I assume that all humans have immense potential and are intrinsically intelligent, powerful, co-operative, zestful and loving. Unfortunately, this basic nature is often obscured as we grow older.
Our nature is such that we are easily hurt and when hurting our thinking process shuts down. When we act without thinking, the consequences often cause further hurts (distress) which reduce our capacity to think in the situation still further. We then behave in a rigid, stereotyped way every time we experience a situation that reminds us enough of the original situation in which we were hurt. This complex process develops rigid (patterned) responses to situations rather than a flexible appropriate response.
Fortunately, we had highly effective mechanisms for discharging our hurts and thus recovering our ability to think in any situation. A child that is experiencing, or has experienced hurt, will typically find someone, often an adult, and get this person to pay attention to him/her. The child will then talk actively, laugh, sweat, shake, have a tantrum (storm), cry or yawn. If the adult can stay in touch with the child, perhaps offer a warm hug or hold a hand, the child will discharge the painful emotion exhaustively and then go back to playing etc. quite freely and with no rigidities installed by the hurtful experience.
The above describes the counselling process in its natural state. Unfortunately most adults have had their discharge processes thoroughly interfered with in their childhood so will suppress the exhaustive discharge required because it disturbs them. Children quickly learn that discharging painful emotion is punished and learn further rigid ways of controlling their feelings, when discharging them would be helpful.
In the counselling process the counsellor provides the love, safety and attention necessary for the client to feel her/his feelings and discharge them.
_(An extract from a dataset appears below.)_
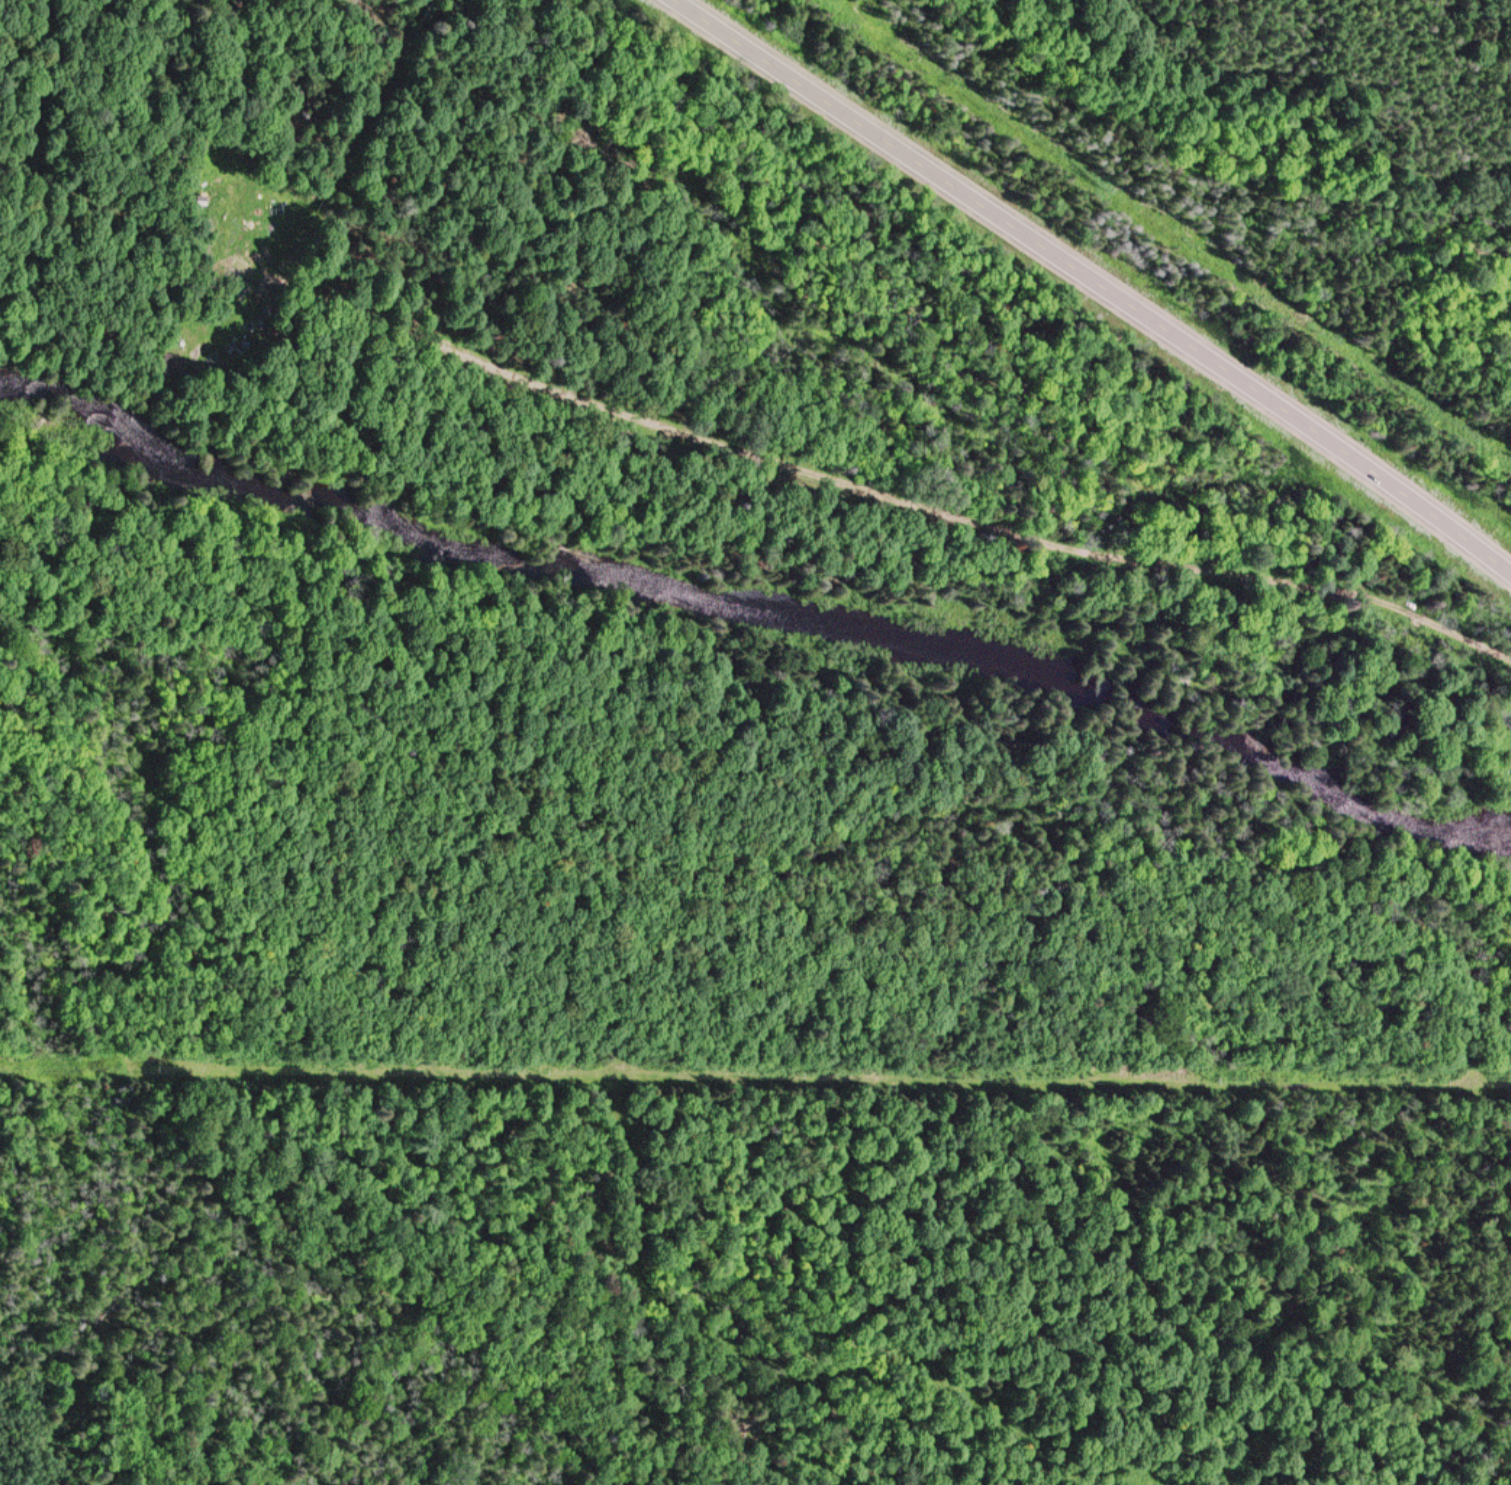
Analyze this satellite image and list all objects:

The feelings that condition behaviour in rigid patterns may arise from present hurts or past hurts. It is necessary for the counsellor to examine many ways to identify and outwit the client’s patterns, including the control patterns, so they can discharge.
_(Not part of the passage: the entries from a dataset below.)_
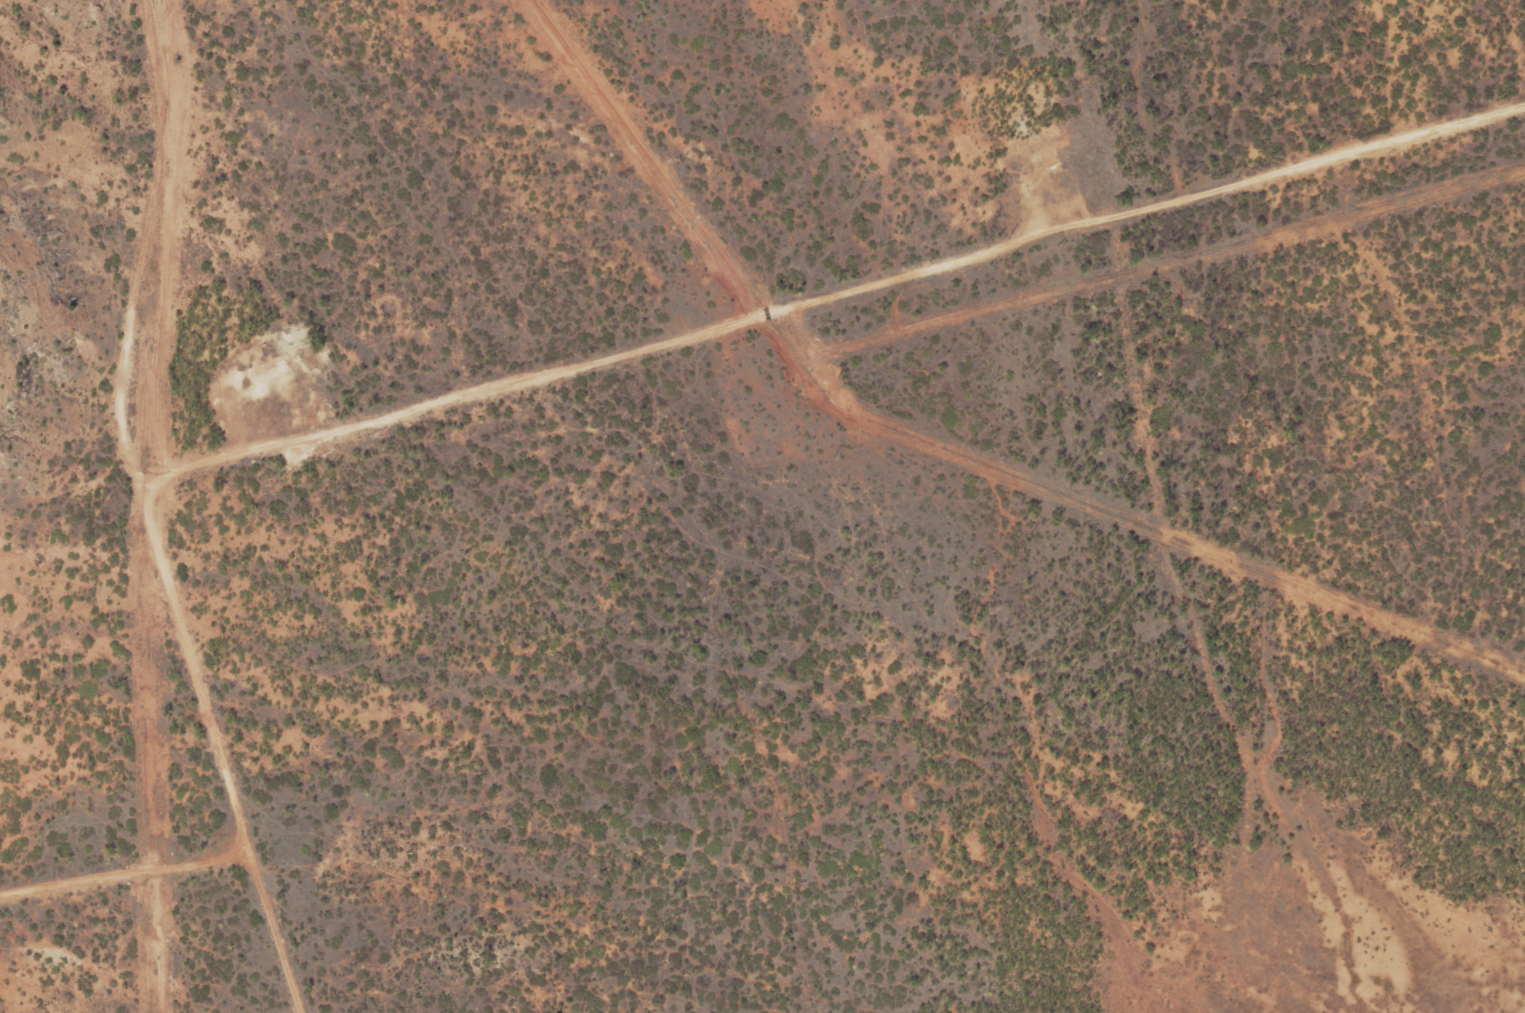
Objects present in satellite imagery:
road: (50, 10)
road: (835, 294)
road: (149, 432)
road: (126, 874)
road: (274, 932)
Isolation is a component in almost all hurts so simple, warm, attentive listening is often enough. Where it is not, the counsellor has to listen well enough to understand where the client is hurting. Then he or she must think how to show to the client that the rigid injunctions he/she feels are distress not reality and do so. An example could be a client whose hurt is about being accommodating and being exploited who says “I have to put up with it, I am lucky to have a job”. The counsellor might ask the client to stand proudly and say in a confident tone “I am NOT going to be a victim ever again”. S/he would find this difficult to say and would laugh, cry, sweat and perhaps get angry trying to do so. This would, when persisted in, discharge the hurts that installed the victim pattern in the first place. Following discharge, the client can think clearly about the painful experiences and decide what to do freely without the compulsion of the “victim” pattern.
There are literally hundreds of techniques like the above to deal with particular distresses.
What are the implications for organisations?
Staggering! Most of the problems of organisations require people to work together to solve them. Listening is the key skill required. Counselling training is the best way to get people to appreciate the value of listening and want to listen well.
Organisational performance depends on the quality of the thinking of staff at all levels. Counselling enhances the ability of the client to think and his/her willingness to act powerfully.
These skills are vital to get the best from people and therefore for all managers.